Tore können nur erzielt werden, wenn der Ball sich im Moment der Ballberührung vollständig innerhalb der Schusszone (das ist das dem jeweiligen Tor nächstliegende und durch eine zusätzliche Linie markierte Spielfeldviertel) befindet.

Freie Spielerbewegungen

Das Schnippen ist grundsätzlich die einzige Möglichkeit, die Position der Spielfiguren zu verändern. Nur vor einem Anstoß (zu Beginn einer Halbzeit oder nach einem Tor) oder einem Abstoß (wenn der Angreifer den Ball über die gegnerische die Torauslinie geschossen hat) dürfen die Figuren frei auf dem Feld aufgestellt werden: zuerst der Angreifer, dann der Verteidiger. Bei Eckstößen, Freistößen und Einwürfen gibt es außerdem eine (beim Eckstoß drei) „freie Spielerbewegung“, das heißt eine weitere Spielfigur darf geschnippt werden. Die den Eckstoß, Freistoß oder Einwurf ausführende Figur kann unter allen eigenen Figuren ausgesucht werden.

Erzwingen von Einwürfen und Ähnliches

Einen Eckstoß, Abstoß oder Einwurf erhält – angelehnt an die Fußballregeln – der Spieler, dessen Spielfigur den Ball nicht zuletzt berührt hat, bevor dieser die Tor- beziehungsweise Seitenauslinie vollständig überschritten hat. Ein Spieler kann durch Anschießen gegnerischer Figuren einen Einwurf, Eckstoß oder Abstoß erzwingen, jedoch nur dann, wenn vor dem Anschießen die gegnerische Figur und der Ball (und beim Einwurf zusätzlich auch die eigene Figur) sich im selben Spielfeldviertel befinden.

Abseits

Eine Figur steht im Abseits, wenn sie sich in der gegnerischen Schusszone, das heißt in dem Spielfeldviertel vor dem gegnerischen Tor, befindet und sie von der Torauslinie im Moment der Ballabgabe nicht weiter entfernt ist als die vorletzte Verteidigerfigur (einschließlich des Torwarts oder Reservetorwarts). Die Abseitsposition wird geahndet, sobald der Ball der Torauslinie näher ist als die vorletzte Verteidigerfigur. Das heißt auch, dass mit einer im Abseits stehenden Figur der Ball gespielt werden darf, solange der Ball noch nicht die vorletzte Verteidigerfigur passiert hat.

Geschichte

Erfunden wurde das Spiel 1925 in Liverpool von William Lane Keeling. Ihm waren die vorhandenen Mini-Fußballspiele nicht realistisch genug, und so schnitt er aus Pappe Figuren aus, setzte sie auf Gummisockel und spielte mit einem Korkball auf Drahttore. Das Spielfeld zeichnete er auf ein Leinentuch.
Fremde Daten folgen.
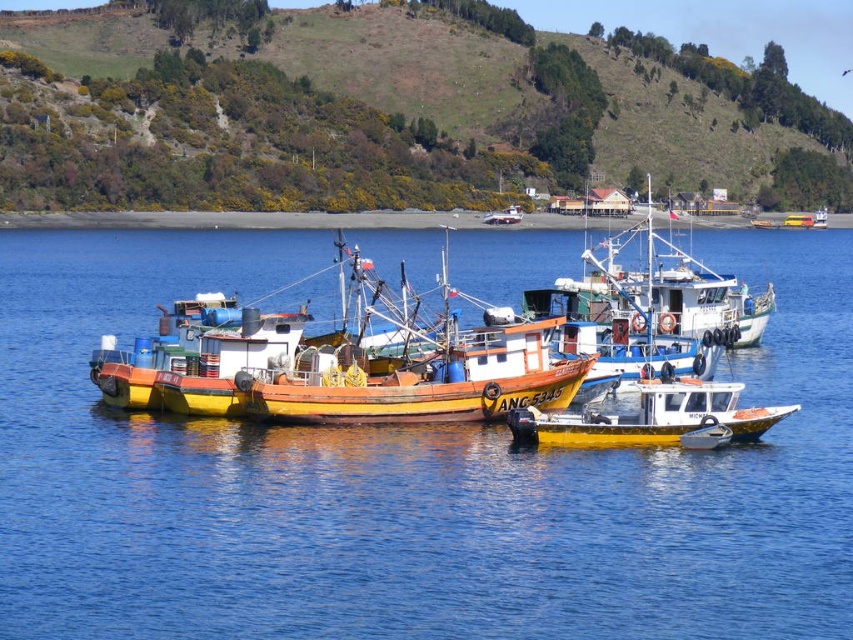
You are standing on the dock and see the point marked at coordinates (403, 480). What is the location of this point relative to the blue water at center?

The point marked at coordinates (403, 480) is located on the blue water at center.

You are a photographer planning to capture the entire scene of the coastal area. You notice the blue water at center and the green grassy hillside at upper center. Which of these two elements has a narrower width in the image?

The blue water at center has a lesser width compared to the green grassy hillside at upper center, so the blue water at center is narrower in width.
Das Spiel wurde zuerst unter dem Namen „Newfooty“ vertrieben. Mit Beginn des Zweiten Weltkriegs wurde die Produktion eingestellt und erst 1947 wieder aufgenommen. Nun waren Figuren und Tore aus Plastik, wofür der Ornithologe Peter Adolph ein Patent anmeldete. Der Vogelliebhaber gab dem Spiel den Namen „Subbuteo“ - nach dem lateinischen Namen des Baumfalken (falco subbuteo) - und gründete die Firma „Subbuteo Sports Games“. 1967 wurde das Unternehmen an Waddingtons, den größten Spielwarenfabrikanten Englands, verkauft. Im Jahr 1995 wurde Waddingtons von dem amerikanischen Spielwarenkonzern Hasbro übernommen.
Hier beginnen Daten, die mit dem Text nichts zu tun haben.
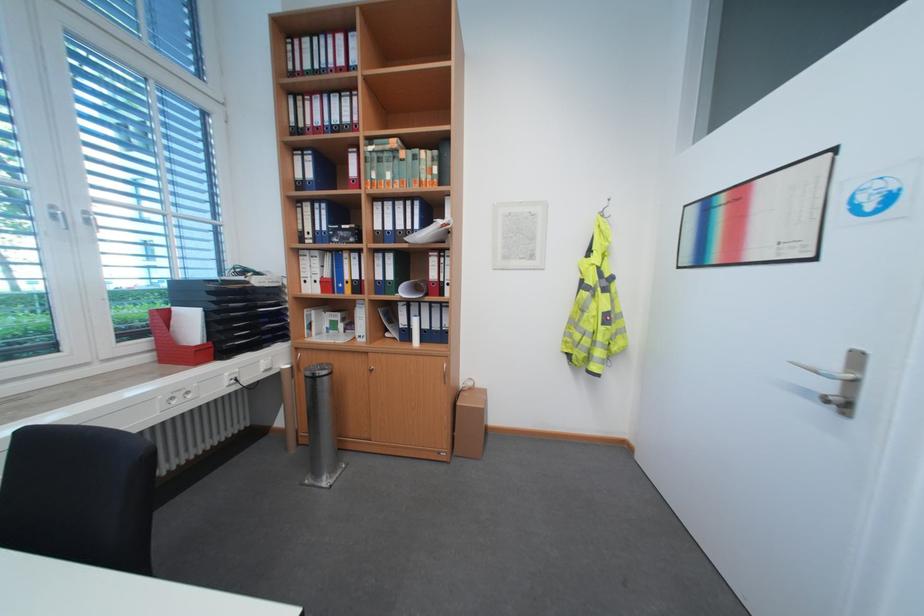
Locate an element on the screen. The height and width of the screenshot is (616, 924). rolled white paper is located at coordinates (431, 233).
Heute spielen weltweit mehr als fünf Millionen Menschen in über 50 Ländern Subbuteo. Überall auf der Welt gibt es Subbuteo-Verbände, die Meisterschaften austragen und Turniere veranstalten. Weltmeisterschaften sind genauso selbstverständlich und werden mit derselben Spannung erwartet wie im Fußball.

(Quelle: Wikipedia)

 

SPIEL ODER SPORT? BEIDES!!!

Subbuteo wird heute rund um den Erdball gespielt. Unter dem Weltverband, der Federation International of Sports Table Football (kurz: FISTF) bestehen auf allen Kontinenten nationale Verbände. Ein ganzjähriger Turniercircuit, regelmäßig veranstaltete Weltmeisterschaften und große Vereinsbewerbe wie die "Champions League" und die "Europa League" machen Subbuteo-Tischfussball zu einem Sport, bei dem es vor allem auf mentale Fitness und auf taktisches Grundverständnis ankommt.

 

 

In Österreich existieren im Moment vier Subbuteovereine. Besonders der TFC Mattersburg ist als mehrmaliger Gewinner der "Champions League" eine fixe Größe im internationalen Geschehen. Die Bundesliga für Einzelspieler und die Österreichliga für Mannschaften bilden jedes Jahr die Höhepunkte im heimischen Tischfussballsport.